If we want to protect ourselves from oil spills we have to acknowledge two things:
- We can not prevent a spill from ever happening again. The only thing that we can hope for is to increase the mean time between failure and decrease the meant time to repair.
- What we really object to is the damage done by the spill, not that there was a spill per se. Therefore, if we can quantify the dollar cost to restore the damage, we should be alright with the transfer of that cost.
If we’re able to do this, and codify it so that the rules are clear and understandable, the oil companies will understand this and include it in their business models. In fact, I suspect that the fines will be significantly high that those companies will have to take out insurance policies to protect them in the event of a spill. And this is a good thing.
See, if the oil company requires insurance they’ll have to get it from another company that sells insurance. These insurance companies, being rational, will not issue said policy UNLESS the oil company can demonstrate adequate safety processes.
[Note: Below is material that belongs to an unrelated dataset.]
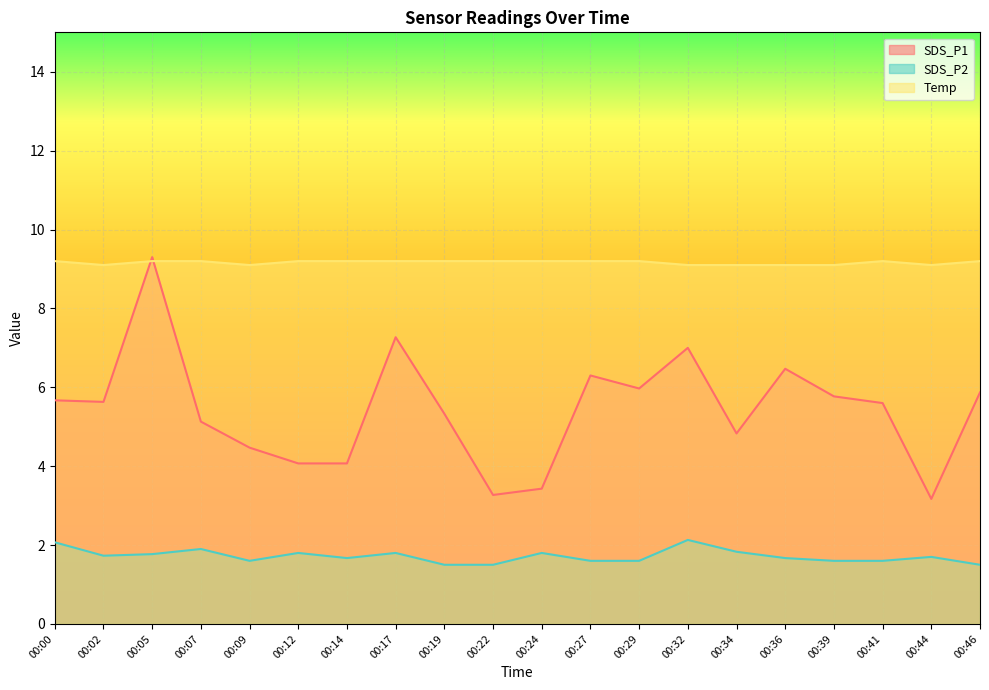

True or false: Temp and SDS_P2 intersect in this chart.

False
In short, the insurance will drive increased safety and prevention. And it will do it in a mostly free market way. Today prevention agencies are government run and filled with execs from oil companies that are named based on politics. These agencies aren’t adequate in writing and enforcing the rules. But if insurance companies are in charge of that, we can be MORE sure that the whole thing is more modern and appropriate.
So, hell yeah BP should pay. But the fine should have been known and predictable up front. If it was, I claim that the next oil spill will occur further in the future than it otherwise would and be restored much quicker and wit less overall damage to the environment.
* I do NOT object to the poisoning of rivers that DOES harm the polluter. In this case “rivers” is the name I’m giving to the general environment.